And you are told after a while, that your manager can read you a privileged and confidential document and you’re not supposed to even know who contributed to this document, who wrote this feedback, what process was followed or anything. You write a detailed document discussing whatever pieces of feedback you can find, asking for questions and clarifications, and it is completely ignored.
According to her account, she was not given the feedback when she was told that the paper had to be retracted. After discussion, she was told her manager would read her the feedback without telling her who wrote it or what process was followed.
This is different than a normal peer review process that, anonymous or not, aims to provide feedback to the author so they can incorporate it.
Peer review in Academia is anonymous but has relative guarantees that the reviewer will have sufficient knowledge to judge your paper, won't be an academic rival out to skewer your work, and is generally capable of being a disinterested judge. As many others have pointed out here, Google doesn't do peer review in the academic sense, they do pre-publication review, almost always on short notice, for the purposes of protecting IP, mainly.

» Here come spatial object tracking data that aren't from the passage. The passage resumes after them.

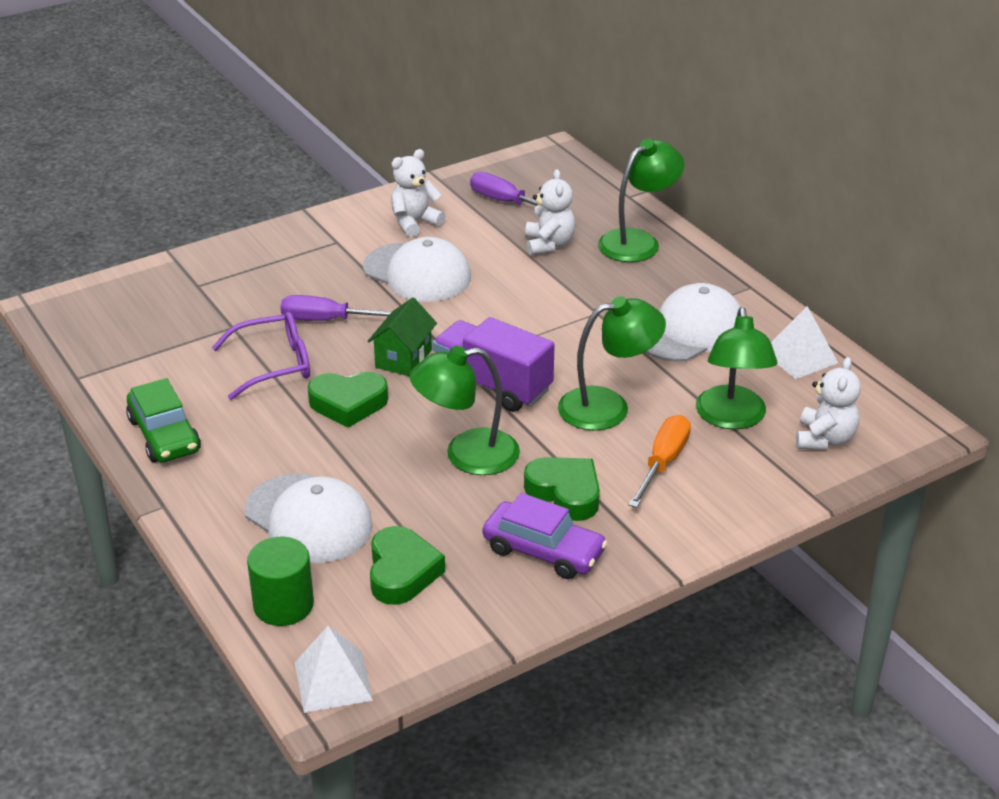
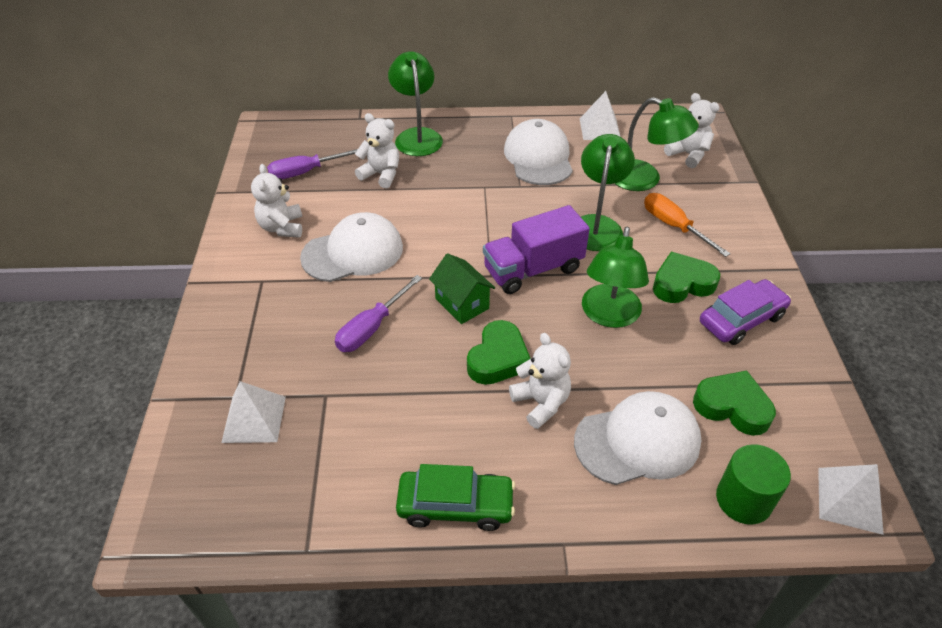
camera: 60 degrees left, 10 degrees up
(181, 303) = (254, 419): none -> white pyramid
(274, 364) = (407, 386): purple glasses -> none
(312, 446) = (541, 403): none -> white teddy bear

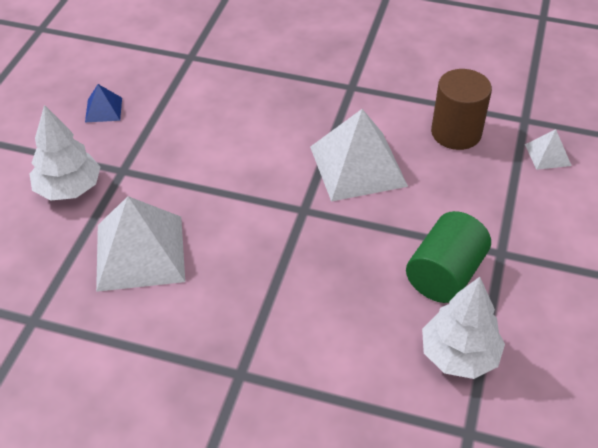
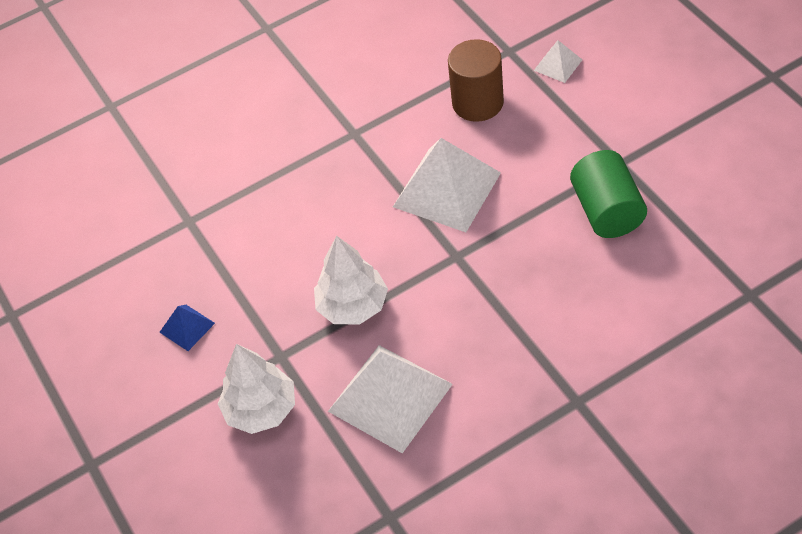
camera: 40 degrees left, 5 degrees up
(459, 355) = (684, 254): white tree -> white tree (353, 306)

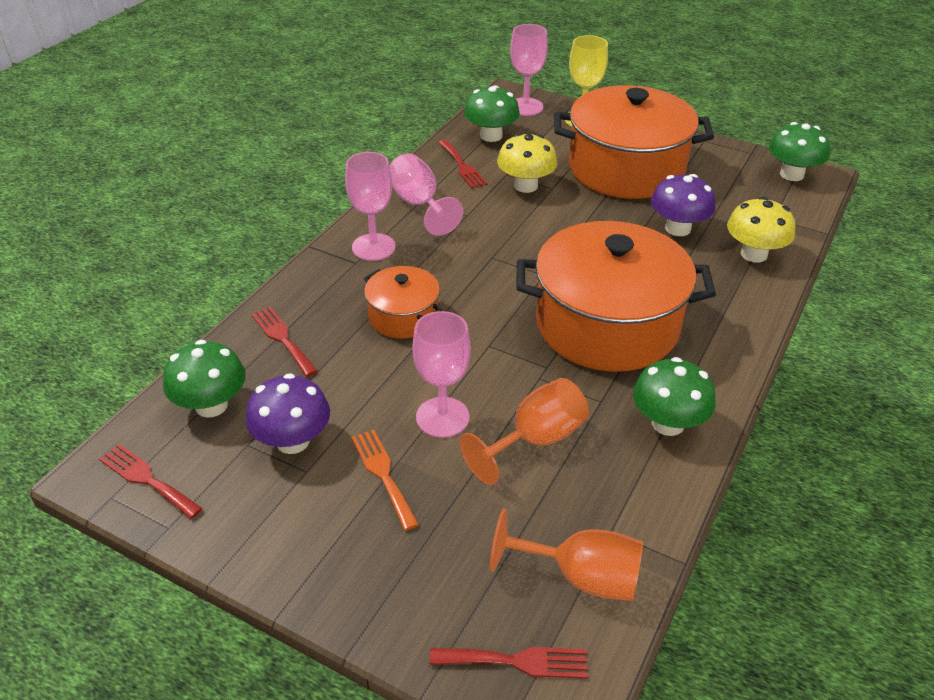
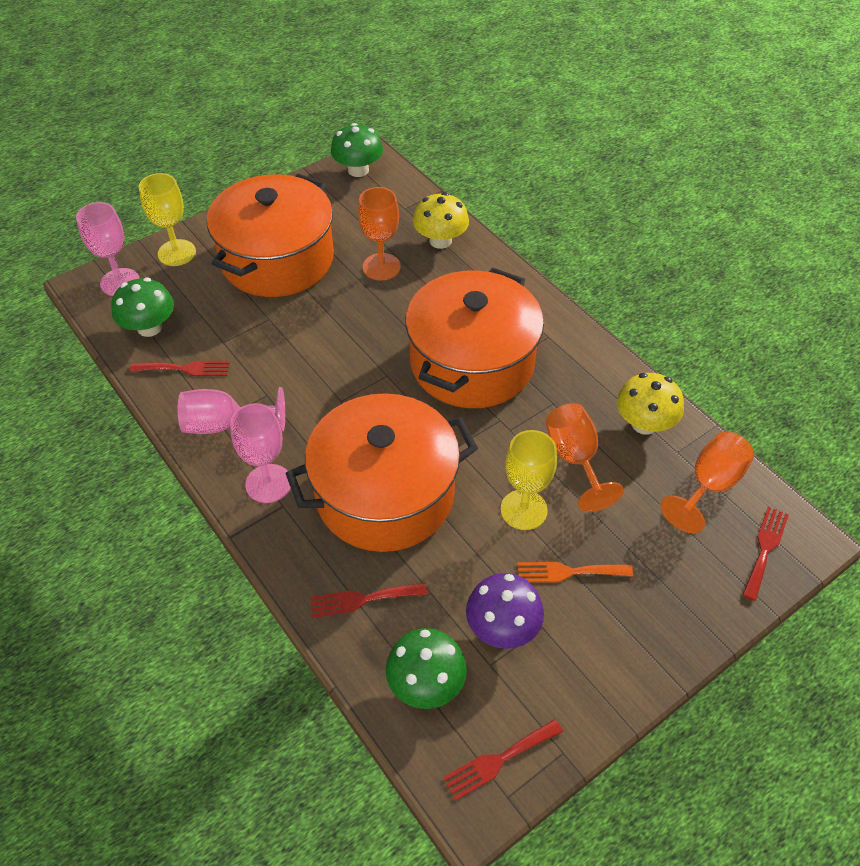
camera: 65 degrees left, 10 degrees up
(403, 316) = (385, 494): orange pot -> orange pot, size x2.04
(442, 417) = (523, 510): pink goblet -> yellow goblet
(525, 186) = (252, 335): yellow mushroom -> yellow mushroom (644, 424)
(668, 423) = (592, 375): green mushroom -> none
(678, 228) = (381, 267): purple mushroom -> orange goblet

So imagine you're called in and told to retract your paper on substantive grounds provided by an anonymous reviewer whose feedback is sufficiently bad for you that you don't get a chance to amend your paper, it's just retracted, full stop. You can't have their written feedback, but after you kick up a fuss, you'll be granted a recitation of the feedback that won't change anything about the fate of your paper.
All this in the context of review that's normally a rubber stamp when trade secrets aren't involved.
Demanding to know who torpedoed your paper in an extraordinary way doesn't seem so unreasonable.